→ TRY IT
Although the entries contain pictures, your copy should hold only their exact text.
....
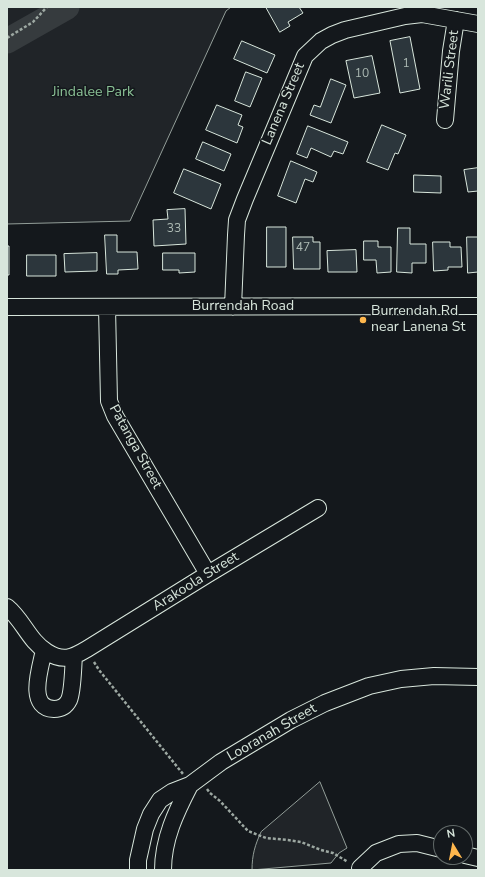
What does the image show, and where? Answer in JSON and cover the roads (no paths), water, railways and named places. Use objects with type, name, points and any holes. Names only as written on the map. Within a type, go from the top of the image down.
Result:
[{"type":"street","name":"Lanena Street","points":[[233,307],[237,220],[305,56],[321,41],[345,30],[415,14],[478,24]]},
{"type":"street","name":"Warili Street","points":[[444,120],[451,51],[456,20]]},
{"type":"street","name":"Burrendah Road","points":[[7,307],[478,306]]},
{"type":"street","name":"Patanga Street","points":[[106,307],[109,400],[115,416],[208,574]]},
{"type":"street","name":"Arakoola Street","points":[[81,653],[318,508]]},
{"type":"street","points":[[7,607],[12,611],[36,643],[44,650],[60,658],[81,653]]},
{"type":"street","points":[[44,650],[37,685],[37,694],[42,704],[55,709],[61,708],[69,700],[81,653]]},
{"type":"street","name":"Looranah Street","points":[[138,870],[138,860],[145,829],[151,814],[160,800],[172,792],[186,779],[221,762],[290,720],[325,703],[369,686],[401,679],[434,676],[478,677]]},
{"type":"street","name":"Looranah Street","points":[[164,870],[163,861],[168,835],[179,807],[186,779]]},
{"type":"street","points":[[360,868],[376,854],[399,844],[416,843],[433,847]]},
{"type":"waterway","points":[[7,41],[67,7]]},
{"type":"place","name":"Burrendah Rd near Lanena St","points":[[363,320]]},
{"type":"park label","name":"Jindalee Park","points":[[93,93]]}]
....
→ TASK RESPONSE
What does the image show, and where? Answer in JSON and cover the roads (no paths), water, railways and named places. Use objects with type, name, points and any holes. Names only as written on the map. Within a type, go from the top of the image down.
Result:
[{"type":"street","name":"Lanena Street","points":[[233,307],[237,220],[305,56],[321,41],[345,30],[415,14],[478,24]]},
{"type":"street","name":"Warili Street","points":[[444,120],[451,51],[456,20]]},
{"type":"street","name":"Burrendah Road","points":[[7,307],[478,306]]},
{"type":"street","name":"Patanga Street","points":[[106,307],[109,400],[115,416],[208,574]]},
{"type":"street","name":"Arakoola Street","points":[[81,653],[318,508]]},
{"type":"street","points":[[7,607],[12,611],[36,643],[44,650],[60,658],[81,653]]},
{"type":"street","points":[[44,650],[37,685],[37,694],[42,704],[55,709],[61,708],[69,700],[81,653]]},
{"type":"street","name":"Looranah Street","points":[[138,870],[138,860],[145,829],[151,814],[160,800],[172,792],[186,779],[221,762],[290,720],[325,703],[369,686],[401,679],[434,676],[478,677]]},
{"type":"street","name":"Looranah Street","points":[[164,870],[163,861],[168,835],[179,807],[186,779]]},
{"type":"street","points":[[360,868],[376,854],[399,844],[416,843],[433,847]]},
{"type":"waterway","points":[[7,41],[67,7]]},
{"type":"place","name":"Burrendah Rd near Lanena St","points":[[363,320]]},
{"type":"park label","name":"Jindalee Park","points":[[93,93]]}]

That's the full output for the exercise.